INSTRUCCIONES DE TRABAJO:
Según el fragmento de lectura, ¿de qué trataba el reportaje con el que se topó el hombre al pasar la página? Contesta con una frase, por favor.

═════ FRAGMENTO DE LECTURA ═════

Cuando me acerqué al ordenador de consultas, me percaté de que un hombre ojeaba EL PAÍS sentado frente a mí. En ese instante, pasó la página y se topó con un reportaje de mi autoría sobre la diáspora colombiana en Madrid. No tuve tiempo para razonar antes de que me invadiera esa vanidad tan tóxica como inevitable en el comunicador. “Por favor, que lo lea”, fue lo único que pensé.
La pieza estaba en la página de la derecha, el lector vio la foto unos cinco segundos (no era la mejor) y luego cambió de foco a la página de la izquierda. Con la moral hecha añicos, traté de disimular mi fracaso, buscando, ahora sí, el libro que justificaba mi presencia allí.

═════ INFORMACIÓN MOSTRADA ═════

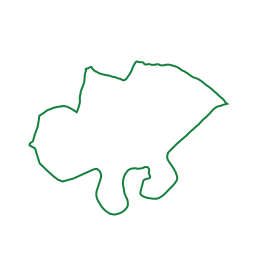 Al Abdiyah, Ma'rib, Yemen, rotated 44°
{"feature_id": "15242507B67185133145675", "entity_name": "Al Abdiyah", "entity_type": "district", "adm_level": 2, "iso_a3": "YEM", "parent_name": "Yemen", "parent_adm1": "Ma'rib", "projection": "natural_earth1", "projection_center": [45.391, 14.717], "detail": "fine", "context": "isolated", "style": "outline", "palette": "green", "viewbox_px": 256, "rotation_deg": 44, "n_neighbors": 0, "source": "geoboundaries", "source_scale": "gbopen_adm2", "svg_char_len": 5719}
<svg xmlns="http://www.w3.org/2000/svg" viewBox="0 0 256 256"><g transform="rotate(44 128 128)"><path d="M164.5,203.0L165.3,203.1L166.5,203.2L167.9,203.2L169.3,203.1L170.8,203.0L172.2,202.7L173.7,202.4L174.9,202.1L175.9,201.3L177.4,200.5L179.0,198.9L179.7,197.8L180.8,195.9L182.0,193.2L182.3,191.8L182.6,190.3L182.6,188.9L182.6,187.2L182.5,186.3L182.4,185.8L182.0,184.5L181.3,183.4L180.4,182.5L179.5,181.6L178.6,180.9L177.5,180.1L176.2,179.6L175.1,179.2L174.0,178.7L173.4,178.5L172.4,178.0L171.5,177.7L170.3,177.1L169.2,176.2L168.2,175.4L167.1,174.6L166.0,173.8L164.9,173.1L163.8,172.3L162.8,171.3L161.8,170.1L160.9,168.9L160.0,167.8L159.3,166.4L158.7,165.1L158.2,163.7L157.9,162.3L157.7,160.9L157.5,159.4L157.5,157.8L158.0,156.4L158.6,155.0L159.5,153.7L160.2,153.1L161.0,152.0L162.2,151.2L163.3,150.6L164.2,149.6L165.1,148.5L165.9,147.3L166.6,146.1L167.0,144.8L167.9,143.6L168.7,143.0L170.0,142.5L171.3,142.7L172.4,143.4L173.2,144.6L174.0,145.7L175.1,146.5L176.4,146.9L177.7,147.6L178.4,148.8L177.8,150.1L177.1,151.3L176.3,152.4L175.7,153.6L175.7,155.3L176.3,156.5L177.1,157.8L178.0,159.2L178.7,160.7L179.5,162.1L180.3,163.4L181.0,164.8L181.8,166.0L182.9,166.9L184.0,167.0L184.3,167.0L185.5,166.8L186.7,166.5L187.9,166.0L189.3,165.5L190.5,164.8L191.7,164.0L192.9,163.1L194.0,162.3L194.6,161.9L195.2,161.4L196.3,160.4L196.9,159.8L197.4,159.4L198.2,158.2L198.8,156.9L199.3,155.3L199.7,154.0L200.0,152.3L200.2,150.6L200.2,149.0L200.2,147.6L200.2,146.1L200.2,145.5L200.2,144.4L200.2,144.1L200.2,143.0L200.2,141.3L200.3,139.6L200.3,138.1L200.1,136.2L200.0,134.8L199.8,133.3L199.4,131.8L198.7,130.5L198.2,129.9L197.8,129.4L196.7,128.6L195.5,128.0L194.2,127.4L193.0,126.7L191.7,126.4L190.3,125.9L189.1,125.5L187.8,125.1L186.4,124.9L185.2,124.6L183.7,124.3L182.4,124.1L181.1,123.8L179.9,123.5L178.4,123.1L177.3,122.4L176.2,121.5L175.3,120.3L174.6,119.2L174.4,119.0L174.0,117.6L174.0,116.2L174.0,114.6L174.0,112.9L174.0,111.3L174.1,109.8L174.1,108.2L174.1,106.8L174.2,105.2L174.3,103.5L174.3,103.3L174.5,101.7L174.5,100.3L174.7,98.8L174.9,97.2L175.0,95.7L175.2,93.9L175.3,92.4L175.3,91.0L175.4,89.0L175.4,87.5L175.5,85.8L175.7,84.2L175.8,82.6L175.9,80.6L176.1,78.6L176.3,77.0L176.3,75.1L176.3,73.2L176.2,71.4L176.2,69.8L176.3,68.3L176.6,66.7L176.6,65.0L176.6,63.5L176.7,62.0L176.7,60.4L176.6,59.0L176.5,57.6L176.5,56.1L176.6,54.6L176.8,53.2L177.0,51.8L177.5,50.4L178.2,49.2L178.9,48.1L179.7,46.8L180.4,45.2L181.1,44.0L181.8,42.8L182.4,41.8L182.0,41.9L180.8,41.8L179.5,41.8L178.3,41.5L177.0,41.2L175.6,41.2L174.2,41.4L172.7,41.5L171.4,41.6L170.2,41.6L168.8,41.6L167.5,41.6L166.0,41.7L164.5,41.8L163.4,41.8L163.1,41.8L162.8,41.8L161.8,41.9L160.6,41.9L159.1,42.1L157.7,42.2L156.2,42.5L154.9,42.7L153.4,42.9L151.9,43.0L150.5,43.1L149.3,43.2L148.1,43.3L146.8,43.6L145.5,43.8L144.2,44.2L142.8,44.7L141.6,45.3L140.4,45.9L139.3,46.4L138.4,46.5L138.1,46.6L136.8,46.8L135.5,47.0L134.2,47.2L132.9,47.3L131.6,47.6L130.3,47.9L129.0,48.2L127.7,48.7L126.5,49.1L125.2,49.3L123.9,49.4L122.7,49.6L121.3,50.0L120.1,50.4L118.8,51.0L117.6,51.6L116.5,52.2L115.2,52.9L114.1,53.6L112.9,54.4L112.0,55.4L111.2,56.5L110.4,57.6L109.6,58.7L108.6,59.7L107.5,60.4L106.3,60.8L105.1,61.4L104.3,62.5L104.1,62.7L103.5,63.7L102.6,64.7L101.5,65.8L100.3,66.6L99.1,67.1L98.1,68.1L97.3,69.4L96.2,70.4L95.0,70.6L93.7,70.2L92.6,70.8L92.1,71.3L91.6,71.8L90.6,72.5L89.2,73.4L88.1,74.1L87.8,75.5L88.1,76.9L88.5,78.3L88.9,79.9L89.5,81.3L90.0,82.6L90.6,83.9L91.0,85.2L91.4,86.7L91.8,88.2L92.0,89.6L92.2,91.0L92.6,92.4L92.6,93.9L92.5,95.4L91.7,96.7L90.6,97.4L89.4,97.7L88.1,98.0L87.0,98.9L85.9,99.4L84.6,99.9L83.4,100.4L82.4,101.1L81.3,101.9L80.1,102.4L78.8,103.1L77.5,103.7L76.4,104.6L75.3,105.3L74.1,106.0L72.9,106.8L71.7,107.4L70.4,108.1L69.3,108.6L68.0,109.0L66.7,109.3L65.5,109.8L64.2,110.1L62.9,110.2L61.6,110.1L60.4,109.9L59.2,109.6L58.4,110.7L58.0,112.0L57.5,113.3L56.8,114.5L56.6,115.0L57.8,115.6L58.4,116.8L59.0,118.2L59.8,119.5L60.7,120.6L61.7,121.8L62.6,122.8L63.4,123.8L64.4,125.1L65.1,126.3L65.8,127.8L66.5,129.2L67.0,130.5L67.5,132.0L68.1,133.3L68.7,134.6L69.6,135.8L70.5,136.8L71.1,138.3L72.0,139.3L73.0,140.4L74.0,141.4L75.0,142.3L75.8,143.5L76.7,144.9L77.4,146.1L78.1,147.5L78.7,148.8L79.4,150.2L80.1,152.3L74.8,153.3L73.4,153.7L72.0,154.1L70.8,154.5L69.4,155.0L67.9,155.9L67.7,156.0L67.3,156.3L66.9,156.6L66.6,156.8L66.3,157.1L66.1,157.2L66.0,157.5L65.8,157.6L65.6,157.9L65.4,158.1L65.3,158.3L65.2,158.6L65.0,158.8L64.8,159.0L64.6,159.3L64.3,159.7L63.9,160.1L63.7,160.5L63.3,161.0L63.1,161.2L62.9,161.5L62.6,162.0L62.4,162.2L62.3,162.3L62.2,162.6L61.9,162.9L61.6,163.4L61.5,163.6L61.3,163.8L61.1,164.1L60.8,164.6L60.7,164.9L60.6,165.1L60.4,165.5L60.2,165.9L60.0,166.2L59.8,166.5L59.6,166.9L59.5,167.3L59.3,167.6L59.1,168.0L59.0,168.3L58.9,168.7L58.8,169.0L58.7,169.3L58.5,169.5L58.3,169.8L58.2,170.0L58.0,170.4L57.9,170.7L57.8,171.0L57.6,171.6L57.5,172.1L57.5,172.4L57.4,172.8L57.3,173.2L57.3,173.5L57.2,174.1L57.0,174.7L56.9,175.2L56.9,175.5L56.8,176.0L56.7,176.5L56.6,176.9L56.5,177.3L56.4,177.7L56.3,178.3L56.2,178.7L56.1,179.1L56.0,179.5L55.9,180.0L55.8,180.5L55.7,180.6L62.4,190.1L62.5,190.6L63.1,191.9L63.7,193.3L64.3,194.6L64.8,195.9L65.4,197.2L66.0,198.5L66.8,199.9L67.5,201.2L68.2,202.3L68.8,203.7L68.3,206.0L68.3,206.9L68.3,207.4L69.2,208.9L69.9,208.7L74.6,207.4L75.2,207.2L84.6,212.4L86.0,213.1L89.1,214.8L89.3,214.8L91.1,214.8L98.5,214.8L99.3,214.8L108.0,214.5L111.3,214.1L113.7,213.8L118.3,211.8L118.8,210.7L123.7,202.5L131.8,182.2L133.0,180.1L133.7,179.4L134.5,178.9L136.0,178.8L137.5,178.8L138.7,179.0L141.1,180.3L142.4,181.6L144.0,184.3L146.5,189.5L149.4,195.4L151.0,197.5L152.5,198.8L152.8,199.1L155.5,200.6L158.9,201.7L160.2,201.9L161.4,202.3L162.6,202.7L163.9,203.0L164.5,203.0Z" fill="none" stroke="#15803d" stroke-width="2"/></g></svg>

═════

RESPUESTA COMPLETA:
Trataba sobre la diáspora colombiana en Madrid.